Mayo Clinic Platform launches first initiative

Its new analytics project will apply AI to deidentified data from Mayo and other health systems to help speed drug discovery and development.
Jeff Rowe

The recently launched data-driven Mayo Clinic Platform has launched its first venture, the Clinical Data Analytics Platform.

Based on a federated architecture, which enables multiple participants to build a common, robust artificial intelligence and machine learning model without sharing datasets, the Clinical Data Analytics Platform will “apply advanced data analytics on deidentified data from Mayo Clinic and other organizations, as well as the vast information in the scientific literature to advance medicine and improve the health of patients.”

The Mayo Clinic Platform was launched this past year as a coordinated approach to create new platform projects and harness emerging technologies – artificial intelligence, connected health devices, natural language processing and more – for care innovations. The initiative aims to build out an ecosystem of partners that will complement Mayo Clinic's clinical capabilities and provide access to scalable solutions.

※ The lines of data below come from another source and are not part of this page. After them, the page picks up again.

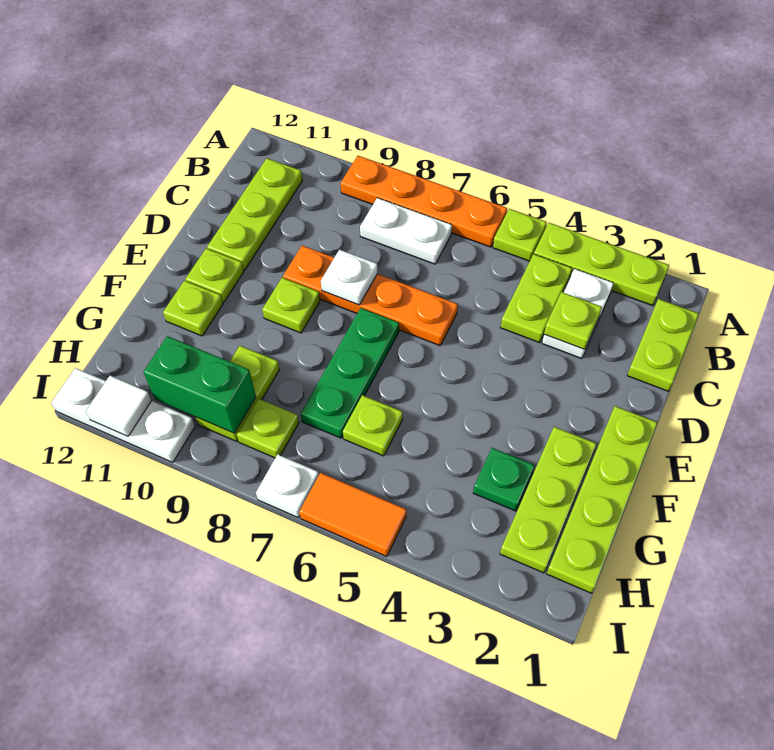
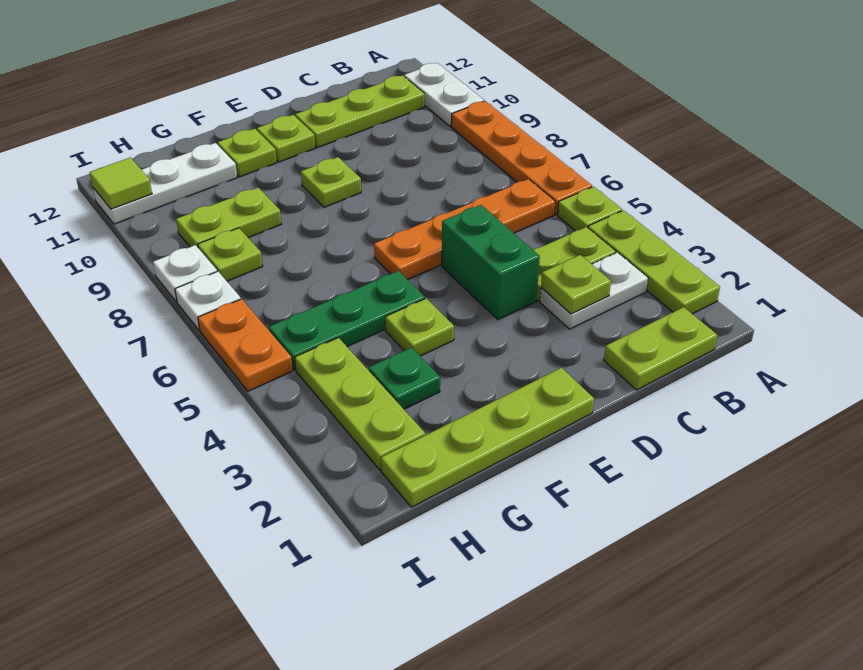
white 1x2 plate [360,198,452,264] -> white 1x2 plate moved to [404,63,484,127]
orange 1x4 plate [283,246,458,346] -> orange 1x4 plate turned to [374,179,555,280]
white 1x1 plate [321,250,377,305] -> white 1x1 plate moved to [153,245,217,302]
green 1x3 plate [301,308,399,438] -> green 1x3 plate moved to [269,271,425,370]
lime 1x3 plate [500,427,596,573] -> lime 1x3 plate turned to [295,338,425,470]
lime 1x1 plate [343,395,403,456] -> lime 1x1 plate moved to [385,298,454,356]
green 1x2 brick [143,336,256,433] -> green 1x2 brick moved to [442,205,540,320]
orange 1x2 tile [299,473,406,557] -> orange 1x2 plate [198,299,293,391]
white 1x3 plate [51,368,195,462] -> white 1x3 plate turned to [93,143,237,224]
white 1x1 tile [86,376,152,436] -> lime 1x1 tile [90,158,152,209]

“Platform business models have been a force of disruption in many sectors, and the rapid digitalization of health care is affording us an unprecedented opportunity to solve complex medical problems and improve lives of people on a global scale,” said John Halamka, M.D., Mayo Clinic Platform president, at the time of the new Platform’s launch.

Mayo Clinic has also chosen Cambridge, Massachusetts-based nference, a developer of augmented intelligence technology as its first partner on the Clinical Data Analytics Platform, helping speed drug discovery and development. 

According to Mayo Clinic, the company will focus on identifying targets and biomarkers for new drugs, optimal matching of patients with therapeutic regimen and real-world evidence applications.  

"The creation of an expansive platform of deidentified clinical and molecular data that places patient privacy first, is imperative for leveraging institutional knowledge," said nference CEO Murali Aravamudan. "Our technology makes the predominantly unstructured biomedical knowledge computable, facilitating the discovery and development of new therapeutics.”

Mayo Clinic also noted  “the explosion of new data regarding the biology of disease has far outpaced the human ability to consume and make sense of it, creating a challenge for scientists working to translate biomedical data into new treatments. The novel therapeutic agents identified and created through the power of Clinical Data Analytics Platform have transformative potential to expand treatment options for the most serious or complex illnesses.”

Accordingly,  with an array of new tools, Mayo Clinic aims to develop its research capabilities to find new therapies faster.